Residents wade through floodwaters in Liuzhou, Guangxi Zhuang autonomous region, on Sunday. The city was battered by up to 216 millimeters of rain in just seven hours from 4 am. Two red alerts for heavy rain－the highest in a four-tier system－were issued. (Photo by Li Hanchi/for China Daily)
Heavy rain will hit South China until Thursday after combining with strong winds and hailstones to batter North China on Saturday.
The China Meteorological Administration on Sunday also issued a grade-IV response for the upcoming rain. The grade-IV response for torrential rain, the lowest in China's emergency response system, means a 24-hour alert, daily damage reports and the allocation of money and relief materials within 48 hours.
He Lifu, chief forecaster at the center, said the rainfall in the south will be the heaviest since the flood season began last month.
"Areas with accumulated rainfall of more than 100 and 200 millimeters will be larger than in previous rounds," he said. "From June 7 to 10, precipitation in southeastern parts of Guizhou province, northwestern parts of Guangxi Zhuang autonomous region and northeastern parts of Hunan province will exceed 300 mm, and the maximum will reach 400 mm."
He said the main cause of the heavy rain in South China will be cold air from plateau areas meeting warm, humid air from southwestern China, with the rain spreading from west to east.
"In that case, rainfall will first be concentrated in southwestern China in provinces such as Sichuan, Yunnan and Guizhou," he said. "Afterward, it will gradually move to southeastern parts like the provinces of Anhui, Jiangxi and Zhejiang, as well as Shanghai."

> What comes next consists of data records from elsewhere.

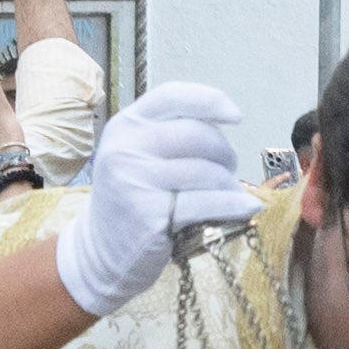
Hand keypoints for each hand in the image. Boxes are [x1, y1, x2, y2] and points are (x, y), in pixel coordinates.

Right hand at [56, 77, 259, 300]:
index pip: (172, 96)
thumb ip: (172, 133)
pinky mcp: (149, 214)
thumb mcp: (139, 156)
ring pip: (207, 171)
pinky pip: (207, 203)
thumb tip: (228, 119)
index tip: (236, 117)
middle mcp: (125, 148)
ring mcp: (134, 181)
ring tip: (229, 194)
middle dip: (225, 153)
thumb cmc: (132, 199)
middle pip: (198, 135)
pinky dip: (235, 206)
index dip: (210, 101)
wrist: (100, 252)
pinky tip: (248, 208)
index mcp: (125, 126)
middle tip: (229, 170)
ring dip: (229, 185)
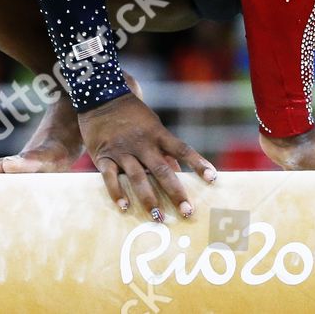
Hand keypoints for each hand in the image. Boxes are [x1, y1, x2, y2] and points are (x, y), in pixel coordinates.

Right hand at [77, 93, 217, 219]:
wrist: (102, 98)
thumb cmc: (133, 116)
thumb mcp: (153, 126)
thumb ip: (164, 149)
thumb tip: (177, 170)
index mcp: (158, 134)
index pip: (183, 150)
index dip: (198, 164)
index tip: (212, 178)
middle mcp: (143, 144)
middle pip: (162, 170)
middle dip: (176, 192)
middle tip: (187, 211)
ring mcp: (122, 151)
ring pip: (138, 177)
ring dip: (148, 199)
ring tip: (158, 217)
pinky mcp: (104, 157)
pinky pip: (110, 178)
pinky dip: (117, 193)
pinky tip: (125, 208)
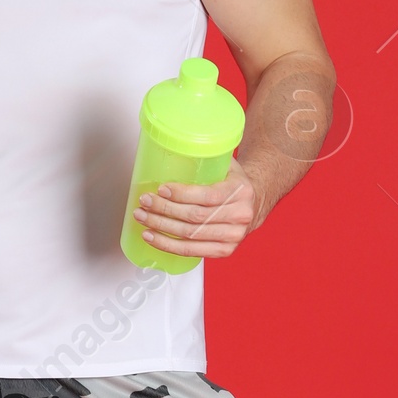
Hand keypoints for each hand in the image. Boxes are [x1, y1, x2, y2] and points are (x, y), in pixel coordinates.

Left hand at [133, 160, 258, 258]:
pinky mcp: (224, 251)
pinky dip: (168, 245)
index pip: (207, 195)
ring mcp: (233, 237)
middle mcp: (240, 216)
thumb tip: (174, 146)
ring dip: (161, 227)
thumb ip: (207, 157)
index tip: (161, 189)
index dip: (181, 194)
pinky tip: (152, 237)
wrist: (254, 203)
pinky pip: (191, 251)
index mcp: (240, 191)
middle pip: (195, 217)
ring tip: (143, 218)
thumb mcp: (227, 165)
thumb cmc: (234, 182)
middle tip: (145, 201)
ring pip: (190, 235)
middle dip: (164, 210)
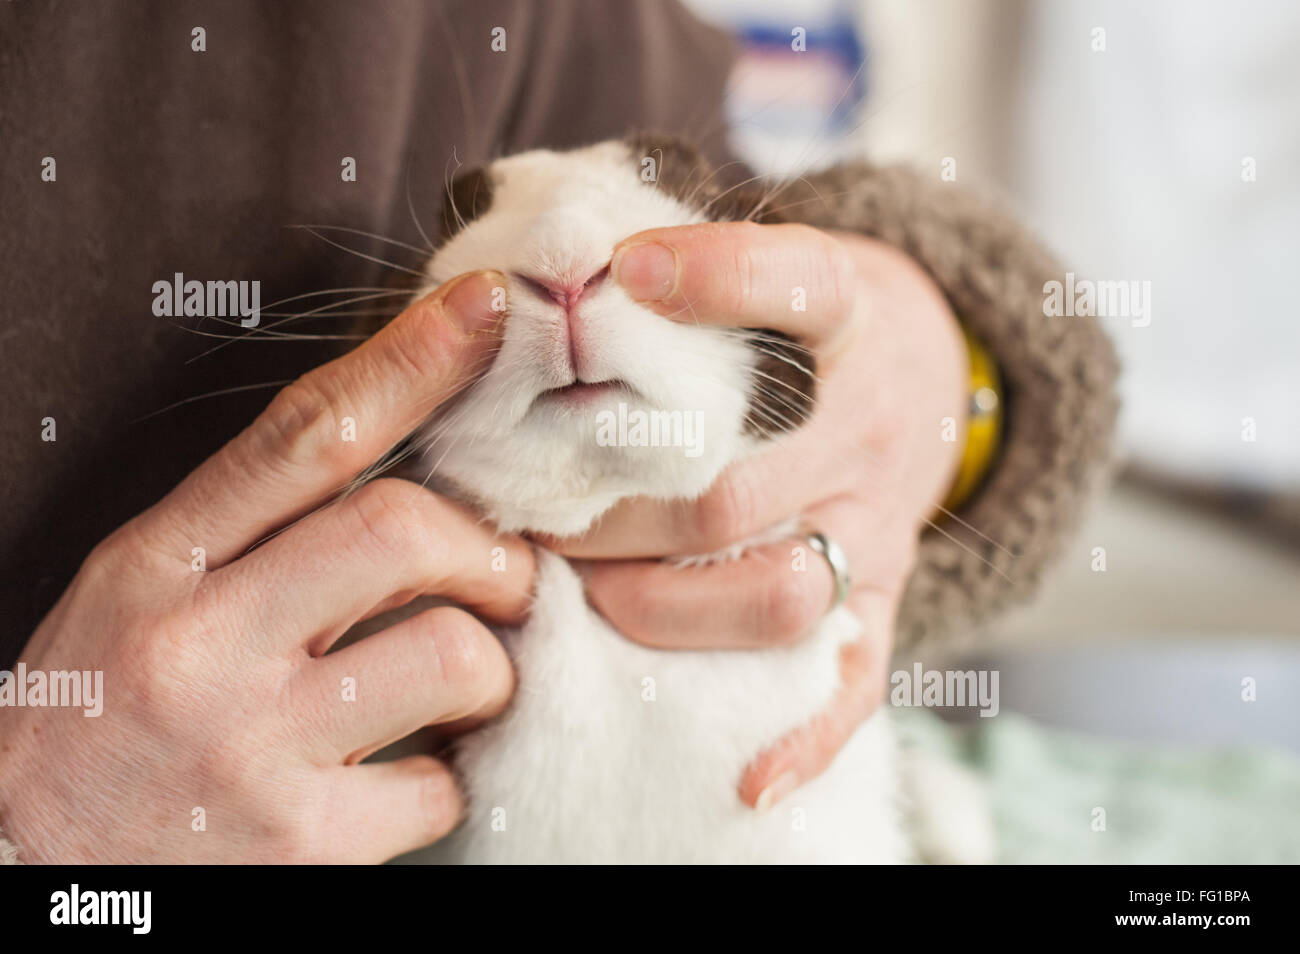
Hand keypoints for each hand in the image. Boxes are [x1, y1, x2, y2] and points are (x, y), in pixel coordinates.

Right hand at [0, 271, 533, 863]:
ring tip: (468, 678)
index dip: (410, 359)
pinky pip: (440, 784)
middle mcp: (204, 645)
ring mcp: (253, 748)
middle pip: (400, 532)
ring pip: (450, 655)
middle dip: (489, 548)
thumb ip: (258, 526)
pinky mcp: (301, 844)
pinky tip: (420, 768)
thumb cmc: (100, 713)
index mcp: (160, 564)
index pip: (305, 436)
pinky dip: (453, 771)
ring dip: (492, 662)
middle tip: (506, 577)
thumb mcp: (141, 590)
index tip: (486, 309)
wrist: (26, 865)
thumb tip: (410, 473)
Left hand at [549, 222, 967, 807]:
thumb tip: (528, 280)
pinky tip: (745, 779)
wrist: (922, 367)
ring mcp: (879, 523)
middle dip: (607, 517)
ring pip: (775, 593)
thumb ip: (678, 267)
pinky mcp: (886, 595)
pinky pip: (855, 682)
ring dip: (656, 606)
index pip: (800, 284)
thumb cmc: (802, 320)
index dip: (716, 277)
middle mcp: (869, 426)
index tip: (624, 273)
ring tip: (579, 591)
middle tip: (526, 515)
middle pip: (731, 488)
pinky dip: (804, 739)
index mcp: (849, 316)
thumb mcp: (765, 259)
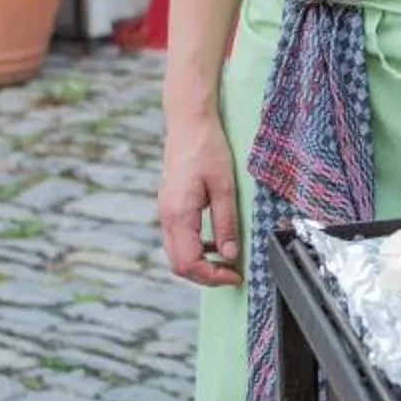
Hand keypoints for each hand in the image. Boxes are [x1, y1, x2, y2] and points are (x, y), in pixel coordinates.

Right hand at [158, 114, 243, 286]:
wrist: (188, 124)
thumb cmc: (207, 148)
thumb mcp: (224, 186)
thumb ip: (226, 223)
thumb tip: (229, 255)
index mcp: (178, 214)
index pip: (190, 263)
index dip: (212, 276)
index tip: (235, 276)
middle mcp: (166, 217)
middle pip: (179, 265)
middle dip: (206, 276)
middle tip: (232, 274)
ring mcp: (165, 212)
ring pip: (177, 254)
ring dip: (200, 264)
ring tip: (227, 262)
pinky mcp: (169, 207)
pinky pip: (178, 239)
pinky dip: (195, 249)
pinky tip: (215, 242)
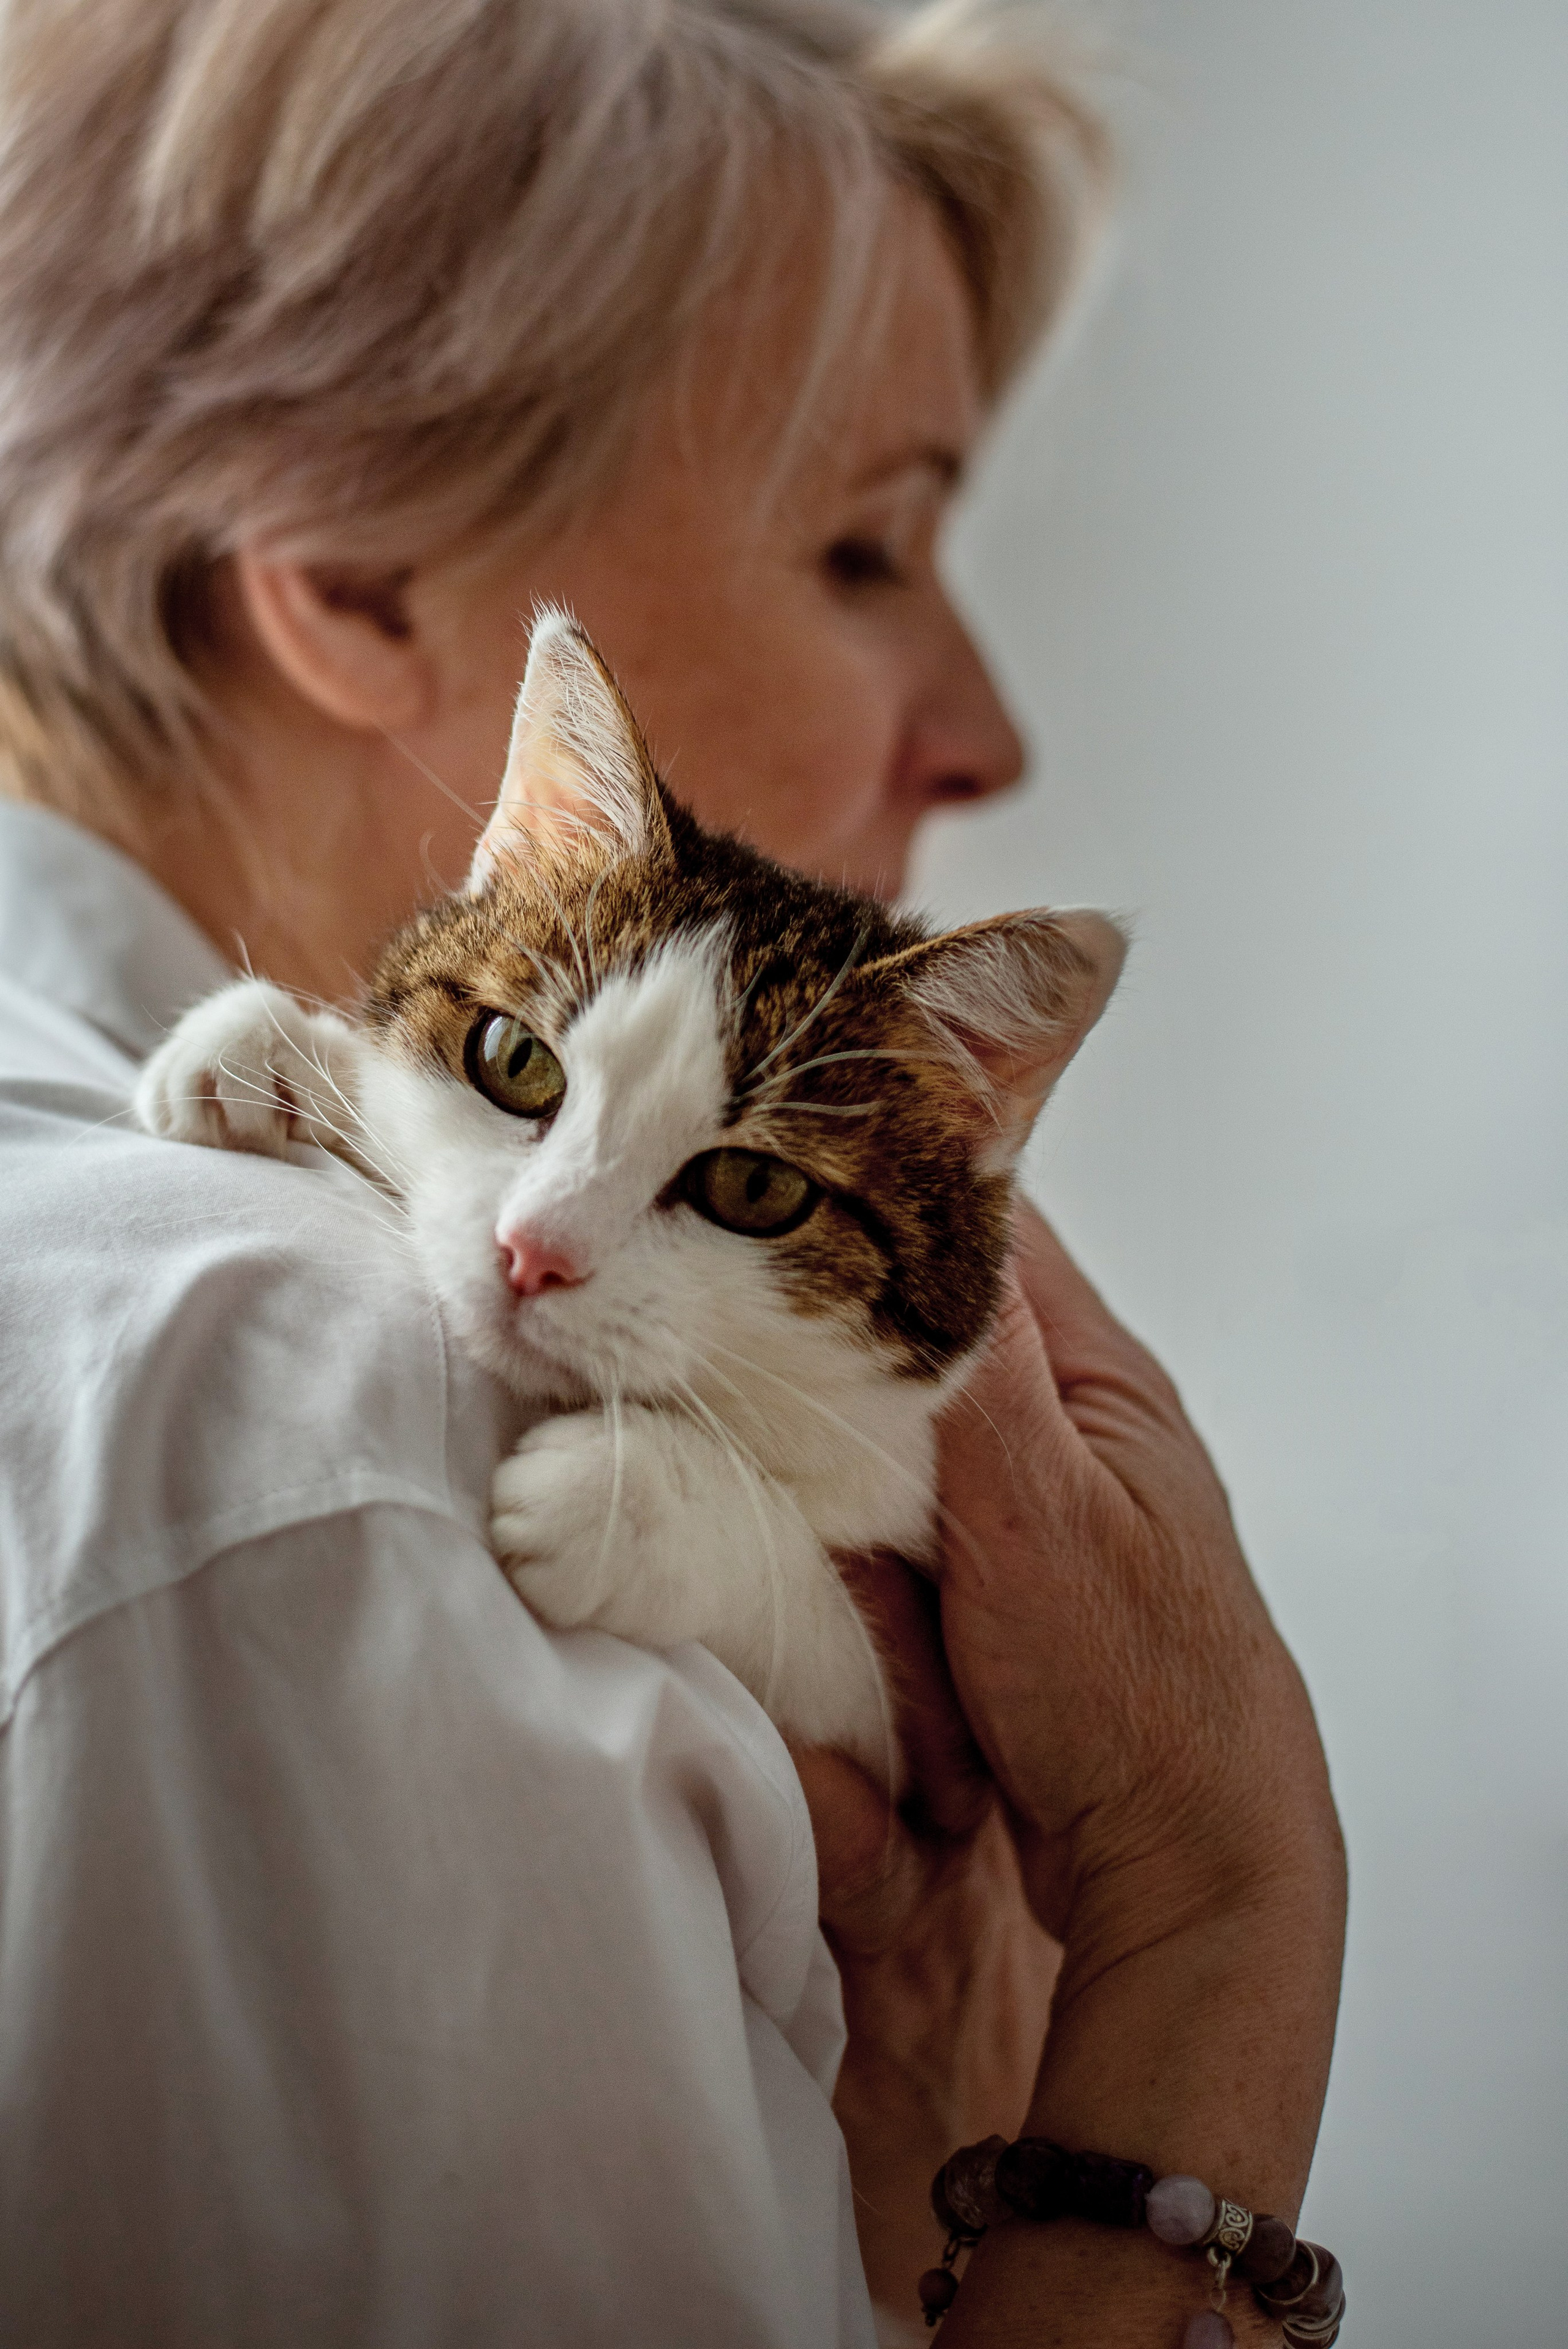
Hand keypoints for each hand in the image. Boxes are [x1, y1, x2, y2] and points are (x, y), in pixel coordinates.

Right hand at [803, 1205, 1344, 2342]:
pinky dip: (864, 1542)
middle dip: (844, 1351)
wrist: (1183, 1870)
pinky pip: (900, 1525)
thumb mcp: (1038, 1507)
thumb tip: (930, 1200)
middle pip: (925, 1330)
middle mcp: (1068, 1426)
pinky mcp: (995, 1584)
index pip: (984, 1224)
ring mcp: (1031, 1507)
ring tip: (799, 1488)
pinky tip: (840, 1570)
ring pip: (899, 1433)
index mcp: (1098, 1377)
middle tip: (752, 1355)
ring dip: (848, 1463)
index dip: (881, 1191)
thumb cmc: (1138, 1691)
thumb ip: (976, 1362)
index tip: (774, 1193)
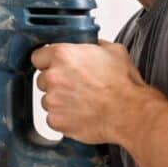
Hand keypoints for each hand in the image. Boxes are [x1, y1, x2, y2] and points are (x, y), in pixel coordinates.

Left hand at [32, 41, 147, 144]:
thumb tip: (90, 46)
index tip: (54, 67)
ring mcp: (52, 100)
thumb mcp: (113, 51)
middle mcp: (53, 76)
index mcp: (63, 55)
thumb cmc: (123, 85)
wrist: (129, 113)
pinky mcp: (56, 120)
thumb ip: (93, 46)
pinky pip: (53, 118)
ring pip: (47, 100)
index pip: (38, 57)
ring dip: (59, 101)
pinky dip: (63, 118)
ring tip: (82, 102)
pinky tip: (80, 114)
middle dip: (56, 83)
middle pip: (42, 80)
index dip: (47, 62)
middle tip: (76, 87)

He warned that soil will be loose as there has already been a lot of rainfall, and mountain torrents and mudslides are more likely to occur. Residents of Guizhou, Guangxi and Hunan should be especially cautious about the risk of flooding.
On Saturday, winds and rain hit northern China, with some regions battered by hailstones.
Lan Yu, a senior engineer at the center, said the weather was caused by a cold vortex that originated in northeastern China encountering warm, humid air in areas along Yellow River and Huaihe River.
"High temperature accelerates evaporation of the ground water, which provides favorable air conditions for severe convection," Lan said. "That's why this kind of weather always happens in summer.
"However, in dry areas like the Xinjiang Uygur autonomous region, it is rare because there's not enough water there."
The Anhui Meteorological Center issued a yellow rainstorm alert, the third-highest level, at 8:50 am on Saturday for the northeast of the province, including the cities of Huaibei, Suzhou and Bengbu, in the following six hours.
Heavy rain and hail started to hit Huaibei at about 11:40 am, with 37.5 mm of rain falling in an hour.
The center then raised the alert to orange, the second-highest level, at 2:30 pm, warning that rainstorms would hit Suzhou, Bengbu and Chuzhou in the following two hours.
Heavy rain and hail hit Tianchang in Chuzhou and parts of neighboring Jiangsu province in the afternoon.
Videos shot by residents showed hailstones as large as eggs hitting cars, roofs and windows.
Many residents said they had never seen such strong hail before.
In Fujian province, landslides were reported on Sunday in villages near the Wuyi Mountains due to heavy rain. No casualties were reported.